── PROVIDED DATA ──
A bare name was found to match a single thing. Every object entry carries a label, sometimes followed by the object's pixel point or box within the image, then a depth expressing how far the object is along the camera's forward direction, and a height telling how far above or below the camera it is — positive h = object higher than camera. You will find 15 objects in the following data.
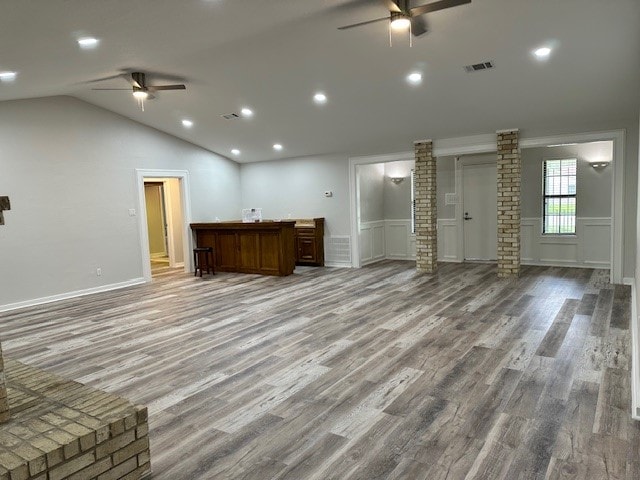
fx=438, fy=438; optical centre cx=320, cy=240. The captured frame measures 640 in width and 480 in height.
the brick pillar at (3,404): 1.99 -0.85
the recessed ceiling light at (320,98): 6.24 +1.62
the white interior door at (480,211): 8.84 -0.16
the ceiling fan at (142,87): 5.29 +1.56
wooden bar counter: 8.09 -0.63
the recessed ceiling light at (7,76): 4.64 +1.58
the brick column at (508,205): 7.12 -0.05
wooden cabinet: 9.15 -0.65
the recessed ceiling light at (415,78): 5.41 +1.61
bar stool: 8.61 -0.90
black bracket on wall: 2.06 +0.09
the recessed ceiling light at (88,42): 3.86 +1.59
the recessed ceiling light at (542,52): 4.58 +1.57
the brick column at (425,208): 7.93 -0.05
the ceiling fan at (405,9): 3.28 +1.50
───
── PROVIDED DATA ──
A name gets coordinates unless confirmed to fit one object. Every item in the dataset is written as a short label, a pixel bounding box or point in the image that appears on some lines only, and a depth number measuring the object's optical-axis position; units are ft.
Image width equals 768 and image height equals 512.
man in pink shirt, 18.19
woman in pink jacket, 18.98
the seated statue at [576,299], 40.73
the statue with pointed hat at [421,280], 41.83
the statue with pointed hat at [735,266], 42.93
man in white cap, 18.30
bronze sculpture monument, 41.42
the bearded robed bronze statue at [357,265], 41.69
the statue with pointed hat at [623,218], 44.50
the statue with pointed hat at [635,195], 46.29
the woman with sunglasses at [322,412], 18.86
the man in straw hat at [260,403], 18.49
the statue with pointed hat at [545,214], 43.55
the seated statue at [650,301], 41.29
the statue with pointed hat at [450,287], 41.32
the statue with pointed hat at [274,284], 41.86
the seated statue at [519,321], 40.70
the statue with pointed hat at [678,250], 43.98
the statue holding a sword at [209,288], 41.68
───
── PROVIDED DATA ──
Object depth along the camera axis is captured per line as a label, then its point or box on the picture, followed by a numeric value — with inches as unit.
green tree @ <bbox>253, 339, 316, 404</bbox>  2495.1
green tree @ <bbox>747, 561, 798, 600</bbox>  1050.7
───
WORK REQUEST
Among the records above, extract exactly the lines from the line with "the statue with pointed hat at [678,250], 43.98" to the line with "the statue holding", both lines included, and leave out the rest.

ANSWER AREA
the statue with pointed hat at [678,250], 43.98
the statue holding a sword at [209,288], 41.68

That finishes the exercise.